[DOCUMENT PASSAGE — start]

Sunday, 1 December 2013
29 November 2013
It's been a month since i last neglect this space of mine(as always), have been procrastinating almost everyday ever since i'm caught down with the never-ending running nose, on-and-off fever and sore throat after my Bangkok trip. An excuse for me to rest and NOT TO GO to work despite the motivation i had for myself back then. BUT Nevertheless, i'm back on track or rather running on a slightly tougher track i've got myself into this time round..
I've no idea what kind of stress i've got myself into either, it's just that i've been pressurizing myself for no apparent reason, and all i could do is keep moving forward to the extend that i've no idea what i'm pursuing anymore, an aimless goals i suppose..
02 December 2013
I'm suppose to publish my previous post few days back, but i left it unattended till today because i feel there's still something in me that i'm not able to just.. Pen down my thought here through words after words. It's just too much of a complicated and indescribable stress in me that i've been pressurizing myself of. Life were awesome, guess i'm not taught how to see things in a different angle yet.
This is so not me.
When i'm not happy, i never will be..
Friday, 15 November 2013
Finally, i've some time for myself blogging on my bangkok trip. It's been two weeks since my class started and here i am with running nose and my never ending sore-throat since few months back. Can't wait to get back on track with a new lifestyle i've planned for myself.

[DOCUMENT PASSAGE — finish]
[DATA BELOW — start]

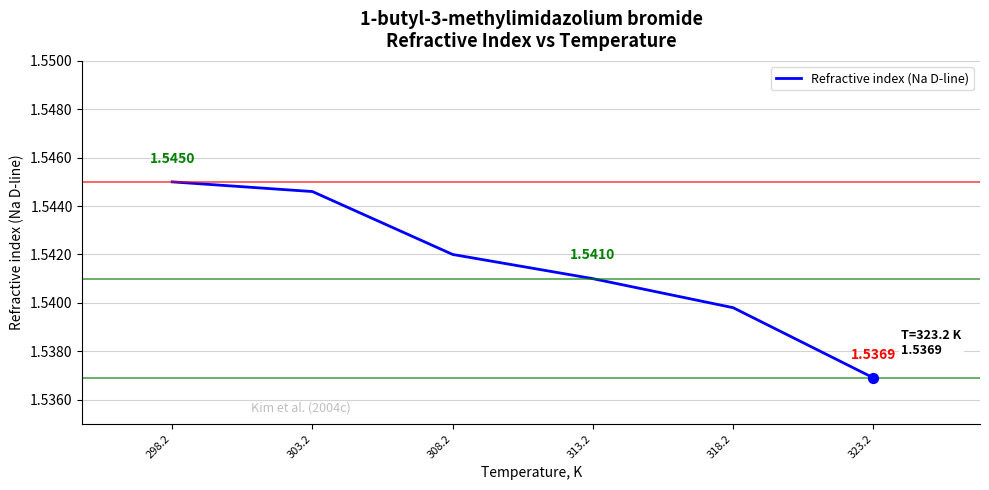

Approximately how many times larger is the value at 318.2 compared to 308.2?

1.0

[DATA BELOW — finish]

> [GOAL OF THE EXERCISE]
Can you write the next part of the personal blog text about the Bangkok trip and stress, starting after its final sentence?

> [RESPONSE FOR THIS EXERCISE]
Before i begin, i wanna to do a topic on "SCAM" in one of the red light district.
I'm not a travel person, and to be frank it's my second time flying to Bangkok. I believe that most of you that are reading this right now must have been there before. So i'm not sure whether all of you know but i'm here writing is because i want everyone to be aware of it and not be like me, making your trip an unhappy one.
Photo's credit to Google.
Basically, i had a fight regarding a visit down to patpong for "thai-girls show" because of his curiosity. And so it's more like a cold war from my hotel to Patpong. And yes, probably both of us didn't manage to calm ourselves down at that point of time, out of anger we kept silence and followed a stranger to one of the "thai girl shows" at pink pussy. We were told that there were no cover charge or any charges at first, when what we have to pay for was the drinks at 100 baht only by this conmen. Before we order our drinks, we actually made another confirmation on the charges wise again with the conmen(and not the waitress)..
Anyway, here is the link to another victim of the same bar who experience the same incident as me, and also other scams such as "tuk-tuk drivers bringing you to expensive seafood restaurant" and etc..; http://www.bangkokscams.com/no-other-charges-scam-at-patpong-beware/
************ ************** *****************
Time for some fun-loving and sweet desserts with the cutie pie at Purr Cat Cafe. A few weeks before i fly to Bangkok, i can't remember whether it's me or someone who actually found a link/article on facebook regarding a popular cat cafe in bkk. Since then, i've always wanna make my trip down to the cat cafe to take a look, and guess what? I found my love at first sight, but initially he walk away the first time i pat on him.. ):
Some dessert to begin you day with.. <3
Please read the instruction before entering, if not, there goes your 1000baht.
Tuesday, 29 October 2013
Hello! It's been a really busy year for me to be managing my time on my studies and work as well as spending more time on my family members. The fact that 24/7 will never be enough for me to finish up everything at one go because there is TOO MANY things that i want to do and barely TOO LITTLE time for myself. I would say that life were pretty cock up when a series of events happened on the month of April, last year.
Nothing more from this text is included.